● **REQUIRED WORK**: Set out the part of the material that opens with the line containing "SYNOPSIS: After inheriting" and closes with the line containing "comfort and even converse with" as a Markdown table with the columns Row and Text, giving each line its row number and skipping blank lines. Leave the pictures out of the answer.
--
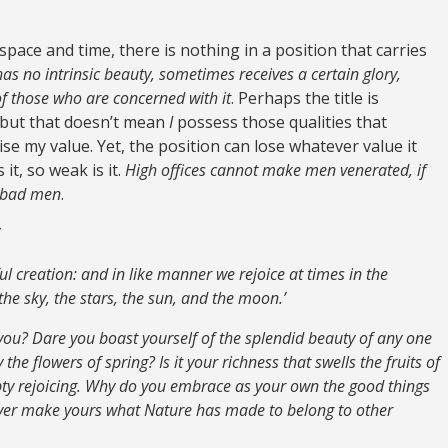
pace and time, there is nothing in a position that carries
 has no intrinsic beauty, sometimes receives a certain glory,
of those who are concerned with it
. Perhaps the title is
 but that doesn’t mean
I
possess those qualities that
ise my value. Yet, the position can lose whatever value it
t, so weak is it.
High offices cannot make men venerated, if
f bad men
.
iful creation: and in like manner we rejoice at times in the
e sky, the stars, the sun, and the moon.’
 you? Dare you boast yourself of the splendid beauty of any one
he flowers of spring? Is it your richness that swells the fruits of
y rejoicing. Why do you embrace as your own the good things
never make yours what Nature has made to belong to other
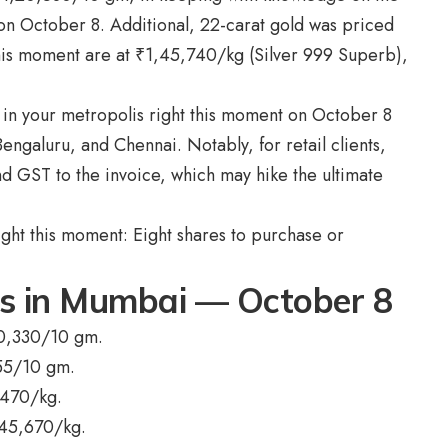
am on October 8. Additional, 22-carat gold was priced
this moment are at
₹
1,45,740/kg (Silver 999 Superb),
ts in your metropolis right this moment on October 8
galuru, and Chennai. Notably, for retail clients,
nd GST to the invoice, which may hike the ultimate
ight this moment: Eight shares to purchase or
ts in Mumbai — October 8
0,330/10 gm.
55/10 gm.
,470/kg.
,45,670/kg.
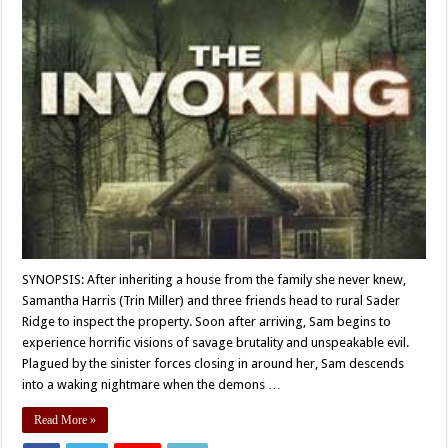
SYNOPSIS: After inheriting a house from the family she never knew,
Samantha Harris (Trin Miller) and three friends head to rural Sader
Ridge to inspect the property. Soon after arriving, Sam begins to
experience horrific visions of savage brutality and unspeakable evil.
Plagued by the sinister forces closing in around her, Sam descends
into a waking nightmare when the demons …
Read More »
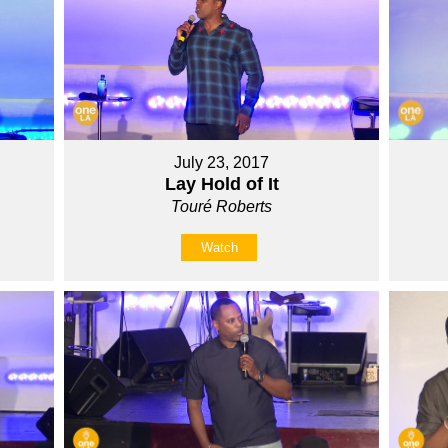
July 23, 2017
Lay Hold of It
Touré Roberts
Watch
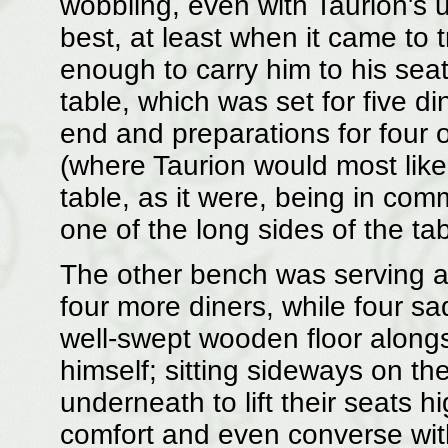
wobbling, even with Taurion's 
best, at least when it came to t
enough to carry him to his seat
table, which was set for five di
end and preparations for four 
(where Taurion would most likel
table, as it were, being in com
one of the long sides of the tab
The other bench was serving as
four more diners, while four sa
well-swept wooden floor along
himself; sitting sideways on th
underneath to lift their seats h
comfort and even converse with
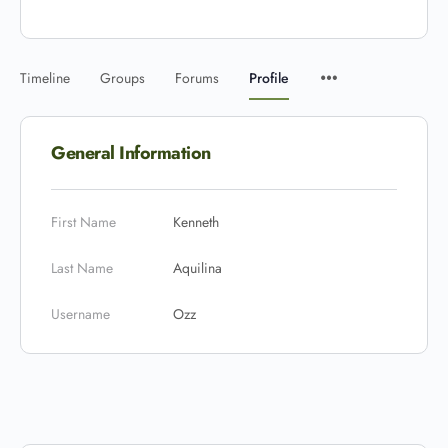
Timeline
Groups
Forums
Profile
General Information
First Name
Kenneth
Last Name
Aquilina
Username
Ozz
--
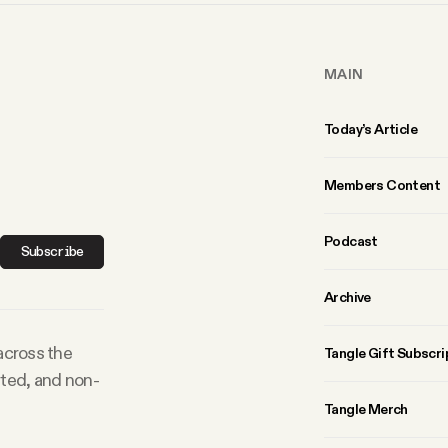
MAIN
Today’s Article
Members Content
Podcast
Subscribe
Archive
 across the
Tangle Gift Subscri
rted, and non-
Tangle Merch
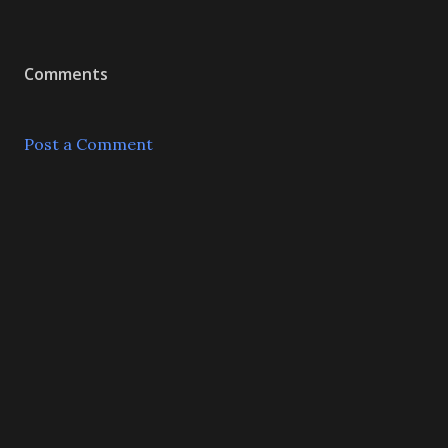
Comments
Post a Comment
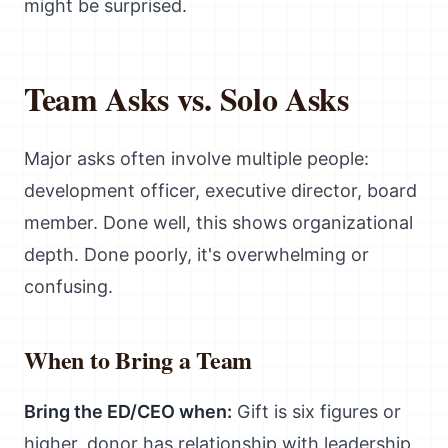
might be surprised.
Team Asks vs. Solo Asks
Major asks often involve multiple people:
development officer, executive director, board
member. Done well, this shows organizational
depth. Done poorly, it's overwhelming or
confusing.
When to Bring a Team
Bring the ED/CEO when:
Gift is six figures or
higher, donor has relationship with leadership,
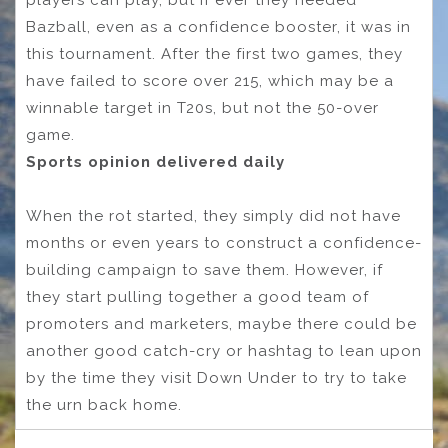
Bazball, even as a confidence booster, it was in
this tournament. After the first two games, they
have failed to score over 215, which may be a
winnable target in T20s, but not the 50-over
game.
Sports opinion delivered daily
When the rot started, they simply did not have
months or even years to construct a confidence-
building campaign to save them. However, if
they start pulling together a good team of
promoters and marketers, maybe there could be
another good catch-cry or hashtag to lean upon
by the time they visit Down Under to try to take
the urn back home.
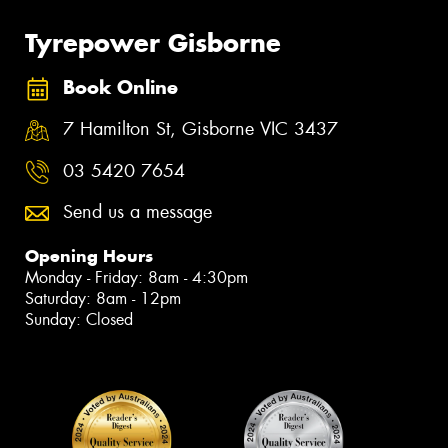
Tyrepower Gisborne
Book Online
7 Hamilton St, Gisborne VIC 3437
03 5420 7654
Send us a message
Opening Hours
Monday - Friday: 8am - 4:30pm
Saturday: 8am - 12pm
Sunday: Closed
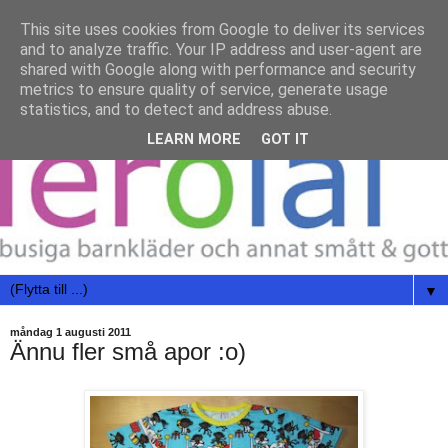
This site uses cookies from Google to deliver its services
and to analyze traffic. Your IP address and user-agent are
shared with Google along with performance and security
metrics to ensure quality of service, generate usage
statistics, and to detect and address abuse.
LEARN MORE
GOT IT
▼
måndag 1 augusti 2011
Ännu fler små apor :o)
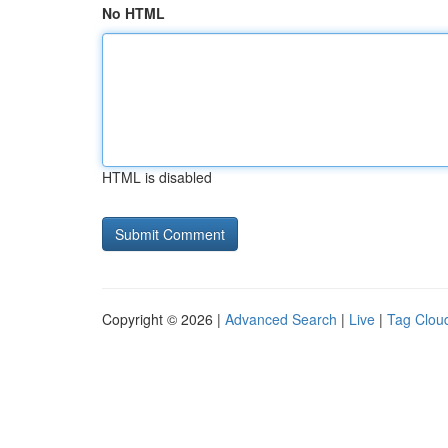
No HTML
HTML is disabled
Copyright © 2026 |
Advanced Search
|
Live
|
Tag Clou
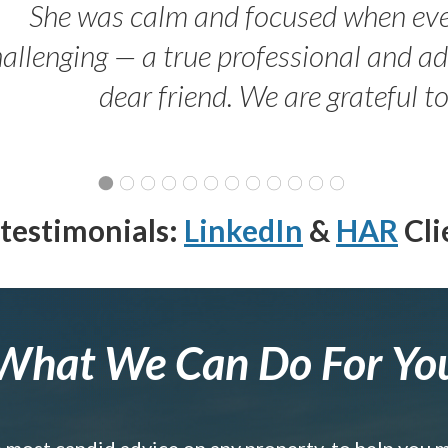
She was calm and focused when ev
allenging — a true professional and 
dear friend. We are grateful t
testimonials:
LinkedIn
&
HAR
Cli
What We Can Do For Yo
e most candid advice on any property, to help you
--
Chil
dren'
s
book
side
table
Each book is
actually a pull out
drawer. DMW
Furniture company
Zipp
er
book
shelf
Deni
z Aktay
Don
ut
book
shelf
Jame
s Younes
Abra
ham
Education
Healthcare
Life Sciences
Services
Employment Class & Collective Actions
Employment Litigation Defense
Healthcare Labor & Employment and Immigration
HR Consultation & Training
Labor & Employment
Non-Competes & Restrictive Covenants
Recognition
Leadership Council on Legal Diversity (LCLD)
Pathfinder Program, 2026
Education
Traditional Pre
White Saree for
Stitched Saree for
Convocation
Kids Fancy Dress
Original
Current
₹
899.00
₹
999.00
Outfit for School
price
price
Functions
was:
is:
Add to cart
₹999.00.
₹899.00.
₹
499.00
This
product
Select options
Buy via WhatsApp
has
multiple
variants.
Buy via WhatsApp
--
● **TASK RESULT**:
| Row | Text |
|---|---|
| 1 | SYNOPSIS: After inheriting a house from the family she never knew, |
| 2 | Samantha Harris (Trin Miller) and three friends head to rural Sader |
| 3 | Ridge to inspect the property. Soon after arriving, Sam begins to |
| 4 | experience horrific visions of savage brutality and unspeakable evil. |
| 5 | Plagued by the sinister forces closing in around her, Sam descends |
| 6 | into a waking nightmare when the demons … |
| 7 | Read More » |
| 8 | July 23, 2017 |
| 9 | Lay Hold of It |
| 10 | Touré Roberts |
| 11 | Watch |
| 12 | wobbling, even with Taurion's  |
| 13 | best, at least when it came to t |
| 14 | enough to carry him to his seat |
| 15 | table, which was set for five di |
| 16 | end and preparations for four  |
| 17 | (where Taurion would most likel |
| 18 | table, as it were, being in com |
| 19 | one of the long sides of the tab |
| 20 | The other bench was serving as |
| 21 | four more diners, while four sa |
| 22 | well-swept wooden floor along |
| 23 | himself; sitting sideways on th |
| 24 | underneath to lift their seats h |
| 25 | comfort and even converse with |